Clare Sutton, project manager of the E.Y.E Project, said: “It was fantastic to see the enthusiasm of young people and great to hear that schools and their pupils plan to make changes as a result of what they learned at the event.”
This year’s event was the biggest so far and was opened by the project’s founder, East Worthing and Shoreham MP Tim Loughton. The high sheriff of West Sussex, Caroline Nicholls, and Worthing town crier Bob Smytherman were also in attendance.
The young eco-warriors took part in activities including building and racing solar cars with a team from Worthing High School and electric cars with those from Worthing College. They flew kites with kitesurfer Lewis Crathern and created small-scale reptile refuges and ponds with representatives of the Sussex Wildlife Trust.
Staff from the Weald and Downland Living Museum were in attendance to help pupils reconstruct the musuem’s award-winning gridshell building using natural materials, and representatives of the Marine Conservation Society explored local marine wildlife and habitats with pupils.
Southern Water staff were on hand to teach pupils about water filtering and a team from the Rampion Offshore Wind Farm, which sponsored the day, gave a presentation about offshore wind farm construction and engaged pupils with small-scale wind turbines.
The event also provided the opportunity for schools from across the UK to get involved, through the Polli:Nation initiative – a UK-wide project which works with 260 schools to turn their grounds and local places into pollinator-friendly habitats. A group of Polli:Nation schools from Hampshire visited to offer a produce show, seed-sowing activities and a plant swap, which instantly attracted butterflies.

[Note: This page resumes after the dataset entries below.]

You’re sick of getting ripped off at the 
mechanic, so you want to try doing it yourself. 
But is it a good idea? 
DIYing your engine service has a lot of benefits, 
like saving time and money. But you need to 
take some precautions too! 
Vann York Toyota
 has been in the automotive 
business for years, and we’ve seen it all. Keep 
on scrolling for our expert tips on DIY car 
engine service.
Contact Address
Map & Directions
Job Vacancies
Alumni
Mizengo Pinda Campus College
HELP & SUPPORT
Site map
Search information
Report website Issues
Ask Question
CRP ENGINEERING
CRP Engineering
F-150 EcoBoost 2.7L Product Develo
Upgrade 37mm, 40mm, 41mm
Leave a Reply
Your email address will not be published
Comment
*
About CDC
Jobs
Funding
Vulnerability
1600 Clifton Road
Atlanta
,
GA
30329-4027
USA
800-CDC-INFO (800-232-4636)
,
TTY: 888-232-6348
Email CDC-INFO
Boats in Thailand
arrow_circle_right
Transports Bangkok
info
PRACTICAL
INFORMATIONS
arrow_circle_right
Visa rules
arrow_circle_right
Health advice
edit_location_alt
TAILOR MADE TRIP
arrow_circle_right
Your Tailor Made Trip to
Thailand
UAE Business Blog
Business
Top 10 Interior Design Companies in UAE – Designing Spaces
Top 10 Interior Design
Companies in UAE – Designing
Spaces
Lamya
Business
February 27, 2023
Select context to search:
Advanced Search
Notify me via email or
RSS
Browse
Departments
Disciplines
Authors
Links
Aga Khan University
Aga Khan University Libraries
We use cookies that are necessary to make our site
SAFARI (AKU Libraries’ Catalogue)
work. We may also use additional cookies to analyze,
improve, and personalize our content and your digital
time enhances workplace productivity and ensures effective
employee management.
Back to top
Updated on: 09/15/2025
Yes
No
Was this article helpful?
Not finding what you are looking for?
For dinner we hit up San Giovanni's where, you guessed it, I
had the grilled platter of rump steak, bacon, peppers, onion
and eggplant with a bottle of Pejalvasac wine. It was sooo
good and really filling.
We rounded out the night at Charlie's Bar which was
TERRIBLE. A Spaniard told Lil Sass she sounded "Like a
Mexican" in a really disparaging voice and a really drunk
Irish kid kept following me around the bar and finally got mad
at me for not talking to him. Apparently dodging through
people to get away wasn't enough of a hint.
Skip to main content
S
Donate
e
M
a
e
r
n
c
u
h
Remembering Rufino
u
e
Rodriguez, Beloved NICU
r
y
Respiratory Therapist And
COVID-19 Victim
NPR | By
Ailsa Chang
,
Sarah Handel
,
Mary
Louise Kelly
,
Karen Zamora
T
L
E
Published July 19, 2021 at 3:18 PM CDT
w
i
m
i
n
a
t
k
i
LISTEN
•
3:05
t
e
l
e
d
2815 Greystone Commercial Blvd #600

At the end of each eco summit, pupils use what they have learned to agree on a set of pledges around how to be more environmentally conscious in future.
This year, pupils pledged to ‘buy locally and try to buy produce that has less plastic packaging’, plant more plants for pollinators, not to use single-use bottles and to build small animal habitats in the garden.
The eco summit is held at a different school each year and Worthing High School headteacher Pan Panayiotou described it as an honour to hold the 11th meeting.
“I was in awe of how passionately our young learners spoke, regarding issues on the environment and how much they want to improve our world,” he said.
“The E.Y.E Project allows students from secondary and primary schools to tackle very challenging environmental issues, with a view that it will make a change in all our lives.
“We are already looking forward to the next summit.”
Next year’s event will be hosted by Worthing College.
The schools involved this year were Bohunt, Bramber Primary, Broadwater CE Primary, Chatsmore Catholic High, Davison CE High, Durrington High, English Martyrs Catholic Primary, Hawthorns Primary, Heene CE Primary, The Laurels Primary, Our Lady of Sion Senior School, Thomas A Becket Junior and Whytemead Primary, from Worthing; Ferring CE Primary School; Eastbrook Primary Academy in Southwick; Shoreham College and St Nicolas & St Mary CE Primary in Shoreham; Seaside Primary in Lancing; Sompting Village Primary; St Mary’s CE Primary in Climping; River Beach Primary, Littlehampton; Summerlea Community Primary, in Rustington, and others from Hampshire and Haywards Heath.’